TASK TO COMPLETE »
In the passage on pyrethroid chemistry below, which compound was the first commercialized pyrethroid without the cyclopropyl ring?

EXCERPT TO READ »
....................

Chemistry and classification
[edit]
Pyrethroids are classified based on their mechanism of biological action, as they do not share a common chemical structure. Many are 2,2-dimethylcyclopropanecarboxylic acid derivatives, like chrysanthemic acid, esterified with an alcohol. However, the cyclopropyl ring does not occur in all pyrethroids. Fenvalerate, which was developed in 1972, is one such example and was the first commercialized pyrethroid without that group.
Pyrethroids which lack an α-cyano group are often classified as type I pyrethroids and those with it are called type II pyrethroids. Pyrethroids that have a common name starting with "cy" have a cyano group and are type II. Fenvalerate also contains an α-cyano group.
Some pyrethroids, like etofenprox, also lack the ester bond found in most other pyrethroids and have an ether bond in its place. Silafluofen is also classified as a pyrethroid and has a silicon atom in the place of the ester. Pyrethroids often have chiral centers and only certain stereoisomers work efficiently as insecticides.[8]
Examples
[edit]- Allethrin, the first pyrethroid synthesized
- Bifenthrin, active ingredient of Talstar, Capture, Ortho Home Defense Max, and Bifenthrine
- Cyfluthrin, an active ingredient in Baygon, Temprid, Fumakilla Vape Aerosol, Tempo SC, and many more, dichlorovinyl derivative of pyrethrin
- Cypermethrin, including the resolved isomer alpha-cypermethrin, dichlorovinyl derivative of pyrethrin. Commonly found in crawling insect killers and some mosquito sprays.

....................

Body or hand keypoint data »
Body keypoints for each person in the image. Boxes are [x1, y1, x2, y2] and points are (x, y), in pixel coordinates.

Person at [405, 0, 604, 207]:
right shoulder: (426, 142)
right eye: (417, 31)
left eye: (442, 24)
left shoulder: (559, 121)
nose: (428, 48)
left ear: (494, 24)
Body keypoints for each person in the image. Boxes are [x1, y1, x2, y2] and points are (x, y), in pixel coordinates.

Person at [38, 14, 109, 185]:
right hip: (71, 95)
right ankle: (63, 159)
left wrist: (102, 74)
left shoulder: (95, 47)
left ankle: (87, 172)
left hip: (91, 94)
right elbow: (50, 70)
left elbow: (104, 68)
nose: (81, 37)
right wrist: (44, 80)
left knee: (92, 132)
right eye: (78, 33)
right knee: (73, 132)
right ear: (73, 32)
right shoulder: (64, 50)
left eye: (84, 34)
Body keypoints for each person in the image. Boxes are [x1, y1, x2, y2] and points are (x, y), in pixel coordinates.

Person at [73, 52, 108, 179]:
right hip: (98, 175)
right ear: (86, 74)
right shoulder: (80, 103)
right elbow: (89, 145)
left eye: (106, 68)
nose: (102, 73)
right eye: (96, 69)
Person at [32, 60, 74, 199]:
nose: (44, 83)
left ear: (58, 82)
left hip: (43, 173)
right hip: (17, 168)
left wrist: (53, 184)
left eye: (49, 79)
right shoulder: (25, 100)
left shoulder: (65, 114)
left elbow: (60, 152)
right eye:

....................

EXERCISE ANSWER »
Fenvalerate, developed in 1972.